> **PROBLEM TO WORK ON**: Your copy should match the entries exactly, with no images carried over.

> **PROVIDED ENTRIES**:
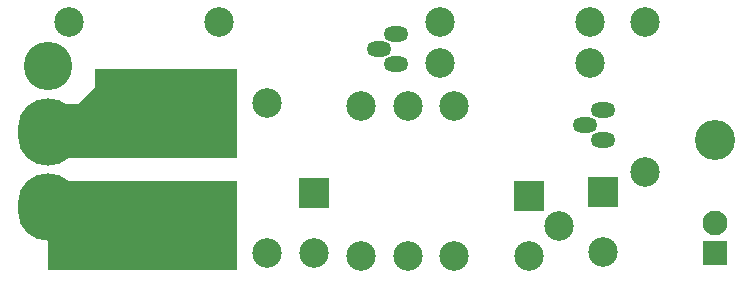
<source format=gbr>
G04 DipTrace 3.3.1.3*
G04 crowbar-revA-TopMask.gbr*
%MOMM*%
G04 #@! TF.FileFunction,Soldermask,Top*
G04 #@! TF.Part,Single*
%ADD28C,3.4*%
%ADD34C,2.5*%
%ADD36O,2.1X1.3*%
%ADD38R,2.1X2.1*%
%ADD40C,2.1*%
%ADD42O,5.1X5.7*%
%ADD44C,4.1*%
%ADD46R,2.5X2.5*%
%ADD48C,2.5*%
%FSLAX35Y35*%
G04*
G71*
G90*
G75*
G01*
G04 TopMask*
%LPD*%
D48*
X5050000Y300000D3*
D46*
Y808000D3*
D48*
X2600000Y296000D3*
D46*
Y804000D3*
D44*
X349976Y1880000D3*
D42*
Y680000D3*
Y1320000D3*
D40*
X6000000Y550000D3*
D38*
Y296000D3*
D36*
X3300013Y1896000D3*
X3150013Y2023000D3*
X3300013Y2150000D3*
D48*
X3665000Y1900000D3*
D34*
X4935000D3*
D46*
X4423000Y774000D3*
D34*
X4677000Y520000D3*
X4423000Y266000D3*
D48*
X3785000Y265000D3*
D34*
Y1535000D3*
D48*
X3400000D3*
D34*
Y265000D3*
D48*
X3000000D3*
D34*
Y1535000D3*
D48*
X4935000Y2250000D3*
D34*
X3665000D3*
D48*
X1795000D3*
D34*
X525000D3*
D48*
X2200000Y295000D3*
D34*
Y1565000D3*
D48*
X5400000Y2250000D3*
D34*
Y980000D3*
D36*
X5050013Y1250000D3*
X4900013Y1377000D3*
X5050013Y1504000D3*
D28*
X6000000Y1250000D3*
G36*
X350000Y1550000D2*
X600000D1*
X750000Y1700000D1*
Y1850000D1*
X1950000D1*
Y1100000D1*
X350000D1*
Y1550000D1*
G37*
G36*
X1950000Y900000D2*
Y150000D1*
X350000D1*
Y900000D1*
X1950000D1*
G37*
M02*

</source>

> **WRITTEN ANSWER**:
<source format=gbr>
G04 DipTrace 3.3.1.3*
G04 crowbar-revA-TopMask.gbr*
%MOMM*%
G04 #@! TF.FileFunction,Soldermask,Top*
G04 #@! TF.Part,Single*
%ADD28C,3.4*%
%ADD34C,2.5*%
%ADD36O,2.1X1.3*%
%ADD38R,2.1X2.1*%
%ADD40C,2.1*%
%ADD42O,5.1X5.7*%
%ADD44C,4.1*%
%ADD46R,2.5X2.5*%
%ADD48C,2.5*%
%FSLAX35Y35*%
G04*
G71*
G90*
G75*
G01*
G04 TopMask*
%LPD*%
D48*
X5050000Y300000D3*
D46*
Y808000D3*
D48*
X2600000Y296000D3*
D46*
Y804000D3*
D44*
X349976Y1880000D3*
D42*
Y680000D3*
Y1320000D3*
D40*
X6000000Y550000D3*
D38*
Y296000D3*
D36*
X3300013Y1896000D3*
X3150013Y2023000D3*
X3300013Y2150000D3*
D48*
X3665000Y1900000D3*
D34*
X4935000D3*
D46*
X4423000Y774000D3*
D34*
X4677000Y520000D3*
X4423000Y266000D3*
D48*
X3785000Y265000D3*
D34*
Y1535000D3*
D48*
X3400000D3*
D34*
Y265000D3*
D48*
X3000000D3*
D34*
Y1535000D3*
D48*
X4935000Y2250000D3*
D34*
X3665000D3*
D48*
X1795000D3*
D34*
X525000D3*
D48*
X2200000Y295000D3*
D34*
Y1565000D3*
D48*
X5400000Y2250000D3*
D34*
Y980000D3*
D36*
X5050013Y1250000D3*
X4900013Y1377000D3*
X5050013Y1504000D3*
D28*
X6000000Y1250000D3*
G36*
X350000Y1550000D2*
X600000D1*
X750000Y1700000D1*
Y1850000D1*
X1950000D1*
Y1100000D1*
X350000D1*
Y1550000D1*
G37*
G36*
X1950000Y900000D2*
Y150000D1*
X350000D1*
Y900000D1*
X1950000D1*
G37*
M02*

</source>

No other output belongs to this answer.